■ What is being asked
All records below are to be repeated exactly, with the pictures left out.

━━━━━ Dataset records

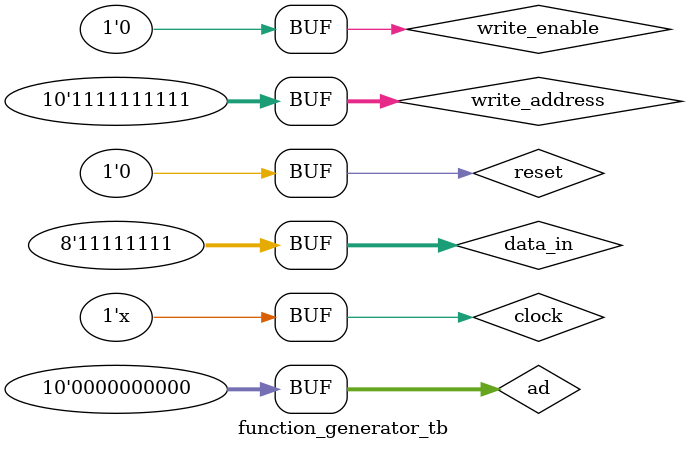
<source format=v>
`timescale 1ns / 1ps

module function_generator #(
	parameter DATA_BUS_WIDTH = 8, // should correspond to corresponding oserdes input width
	parameter ADDRESS_BUS_DEPTH = 10,
	parameter NUMBER_OF_CHANNELS = 1
	//parameter CHANNELS_LOG2 = $clog2(NUMBER_OF_CHANNELS),
	//parameter CHANNELS_LOG2 = 3, // hardcoded to a max of 8 channels here
	//parameter CHANNELS_LOG2 = 2
) (
	input clock,
	input reset,
//	input [NUMBER_OF_CHANNELS-1:0] outputs_enabled,
	input [$clog2(NUMBER_OF_CHANNELS)-1:0] channel,
	input [DATA_BUS_WIDTH-1:0] data_in,
	input [ADDRESS_BUS_DEPTH-1:0] write_address,
	input write_enable,
	output [DATA_BUS_WIDTH-1:0] data_out
//	output [NUMBER_OF_CHANNELS-1:0] outputs
	//output output_0, output_1, output_2, output_3,
	//output output_4, output_5, output_6, output_7
);
	reg [9:0] read_address = 0;
//	reg outputs_enabled = 0;
//	reg [NUMBER_OF_CHANNELS-1:0] potential_outputs = 0;
//	reg [channel][ADDRESS_BUS_DEPTH-1:0]
	genvar ch; // generate
	for (ch=0; ch<NUMBER_OF_CHANNELS; ch=ch+1) begin : chan
		RAM_s6_8k mem (.write_clock(clock), .read_clock(clock), .reset(reset), .data_in(data_in), .data_out(data_out), .write_address(write_address), .read_address(read_address), .write_enable(write_enable), .read_enable(1'b1));
		always @(posedge clock) begin
			if (reset) begin
				read_address <= 0;
//				write_address <= 0;
//				potential_outputs[i] <= 0;
///			end else if (write) begin
//				memory[channel][address] <= data;
			end else begin
				read_address[9:0] <= read_address + 1;
//				if (outputs_enabled[i]) begin
//					potential_outputs[i] <= 1;
//				end
			end
		end
	end // end generate
//	wire [NUMBER_OF_CHANNELS-1:0] outputs;
//	assign outputs = potential_outputs;
//	assign { output_0, output_1, output_2, output_3, output_4, output_5, output_6, output_7 } = outputs;
endmodule

module function_generator_tb;
	parameter DATA_BUS_WIDTH = 8; // should correspond to corresponding oserdes input width
	parameter ADDRESS_BUS_DEPTH = 10;
	parameter NUMBER_OF_CHANNELS = 1;
	parameter ADDRESS_MAX = 1024;
	reg clock = 0;
	reg reset = 1;
//	reg [NUMBER_OF_CHANNELS-1:0] outputs_enabled = 0;
//	wire outputs;
	reg [DATA_BUS_WIDTH-1:0] data_in = 0;
	reg [ADDRESS_BUS_DEPTH-1:0] write_address = 0;
	reg write_enable = 0;
	wire [DATA_BUS_WIDTH-1:0] data_out;
	function_generator #(
		.DATA_BUS_WIDTH(DATA_BUS_WIDTH),
		.ADDRESS_BUS_DEPTH(ADDRESS_BUS_DEPTH),
		.NUMBER_OF_CHANNELS(NUMBER_OF_CHANNELS)
	) fg (
		.clock(clock),
		.reset(reset),
		.write_address(write_address),
		.data_in(data_in),
		.write_enable(write_enable),
		.data_out(data_out)
//		.outputs_enabled(outputs_enabled),
//		.outputs(outputs)
	);
	reg [ADDRESS_BUS_DEPTH-1:0] ad; // generate
	initial begin
		clock <= 0;
		reset <= 1;
//		outputs_enabled <= 8'b11111111;
		data_in <= 0;
		write_address <= 0;
		write_enable <= 0;
		#8;
		reset <= 0;
		#8;
		for (ad=0; ad<ADDRESS_MAX; ad=ad+1) begin : ramp
			write_address <= ad;
			if (0) begin
				if (write_address==123) begin
					data_in <= 1;
				end else begin
					data_in <= 0;
				end
			end else begin
				data_in <= ad[7:0];
			end
			#8;
			write_enable <= 1;
			#8;
			write_enable <= 0;
			#8;
		end // end generate
//		outputs_enabled <= 8'b00000000;
//		#500;
//		outputs_enabled <= 8'b00000001;
//		#500;
//		outputs_enabled <= 8'b00000010;
//		#500;
//		outputs_enabled <= 8'b00000011;
//		#500;
//		outputs_enabled <= 8'b00000100;
//		#500;
//		outputs_enabled <= 8'b00000101;
//		#500;
//		outputs_enabled <= 8'b00000110;
//		#500;
//		outputs_enabled <= 8'b00000111;
	end
	always begin
		#4;
		clock = ~clock;
	end
endmodule


</source>
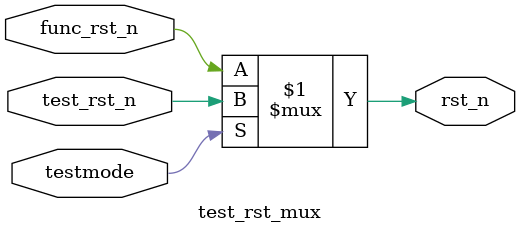
<source format=v>
module test_rst_mux (
    input  test_rst_n,
    input  func_rst_n,
    input  testmode,
    output rst_n
);
  assign rst_n = testmode ? test_rst_n 
                          : func_rst_n;
endmodule

</source>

━━━━━━━━━━

■ Output of the task
<source format=v>
`timescale 1ns / 1ps

module function_generator #(
	parameter DATA_BUS_WIDTH = 8, // should correspond to corresponding oserdes input width
	parameter ADDRESS_BUS_DEPTH = 10,
	parameter NUMBER_OF_CHANNELS = 1
	//parameter CHANNELS_LOG2 = $clog2(NUMBER_OF_CHANNELS),
	//parameter CHANNELS_LOG2 = 3, // hardcoded to a max of 8 channels here
	//parameter CHANNELS_LOG2 = 2
) (
	input clock,
	input reset,
//	input [NUMBER_OF_CHANNELS-1:0] outputs_enabled,
	input [$clog2(NUMBER_OF_CHANNELS)-1:0] channel,
	input [DATA_BUS_WIDTH-1:0] data_in,
	input [ADDRESS_BUS_DEPTH-1:0] write_address,
	input write_enable,
	output [DATA_BUS_WIDTH-1:0] data_out
//	output [NUMBER_OF_CHANNELS-1:0] outputs
	//output output_0, output_1, output_2, output_3,
	//output output_4, output_5, output_6, output_7
);
	reg [9:0] read_address = 0;
//	reg outputs_enabled = 0;
//	reg [NUMBER_OF_CHANNELS-1:0] potential_outputs = 0;
//	reg [channel][ADDRESS_BUS_DEPTH-1:0]
	genvar ch; // generate
	for (ch=0; ch<NUMBER_OF_CHANNELS; ch=ch+1) begin : chan
		RAM_s6_8k mem (.write_clock(clock), .read_clock(clock), .reset(reset), .data_in(data_in), .data_out(data_out), .write_address(write_address), .read_address(read_address), .write_enable(write_enable), .read_enable(1'b1));
		always @(posedge clock) begin
			if (reset) begin
				read_address <= 0;
//				write_address <= 0;
//				potential_outputs[i] <= 0;
///			end else if (write) begin
//				memory[channel][address] <= data;
			end else begin
				read_address[9:0] <= read_address + 1;
//				if (outputs_enabled[i]) begin
//					potential_outputs[i] <= 1;
//				end
			end
		end
	end // end generate
//	wire [NUMBER_OF_CHANNELS-1:0] outputs;
//	assign outputs = potential_outputs;
//	assign { output_0, output_1, output_2, output_3, output_4, output_5, output_6, output_7 } = outputs;
endmodule

module function_generator_tb;
	parameter DATA_BUS_WIDTH = 8; // should correspond to corresponding oserdes input width
	parameter ADDRESS_BUS_DEPTH = 10;
	parameter NUMBER_OF_CHANNELS = 1;
	parameter ADDRESS_MAX = 1024;
	reg clock = 0;
	reg reset = 1;
//	reg [NUMBER_OF_CHANNELS-1:0] outputs_enabled = 0;
//	wire outputs;
	reg [DATA_BUS_WIDTH-1:0] data_in = 0;
	reg [ADDRESS_BUS_DEPTH-1:0] write_address = 0;
	reg write_enable = 0;
	wire [DATA_BUS_WIDTH-1:0] data_out;
	function_generator #(
		.DATA_BUS_WIDTH(DATA_BUS_WIDTH),
		.ADDRESS_BUS_DEPTH(ADDRESS_BUS_DEPTH),
		.NUMBER_OF_CHANNELS(NUMBER_OF_CHANNELS)
	) fg (
		.clock(clock),
		.reset(reset),
		.write_address(write_address),
		.data_in(data_in),
		.write_enable(write_enable),
		.data_out(data_out)
//		.outputs_enabled(outputs_enabled),
//		.outputs(outputs)
	);
	reg [ADDRESS_BUS_DEPTH-1:0] ad; // generate
	initial begin
		clock <= 0;
		reset <= 1;
//		outputs_enabled <= 8'b11111111;
		data_in <= 0;
		write_address <= 0;
		write_enable <= 0;
		#8;
		reset <= 0;
		#8;
		for (ad=0; ad<ADDRESS_MAX; ad=ad+1) begin : ramp
			write_address <= ad;
			if (0) begin
				if (write_address==123) begin
					data_in <= 1;
				end else begin
					data_in <= 0;
				end
			end else begin
				data_in <= ad[7:0];
			end
			#8;
			write_enable <= 1;
			#8;
			write_enable <= 0;
			#8;
		end // end generate
//		outputs_enabled <= 8'b00000000;
//		#500;
//		outputs_enabled <= 8'b00000001;
//		#500;
//		outputs_enabled <= 8'b00000010;
//		#500;
//		outputs_enabled <= 8'b00000011;
//		#500;
//		outputs_enabled <= 8'b00000100;
//		#500;
//		outputs_enabled <= 8'b00000101;
//		#500;
//		outputs_enabled <= 8'b00000110;
//		#500;
//		outputs_enabled <= 8'b00000111;
	end
	always begin
		#4;
		clock = ~clock;
	end
endmodule


</source>
<source format=v>
module test_rst_mux (
    input  test_rst_n,
    input  func_rst_n,
    input  testmode,
    output rst_n
);
  assign rst_n = testmode ? test_rst_n 
                          : func_rst_n;
endmodule

</source>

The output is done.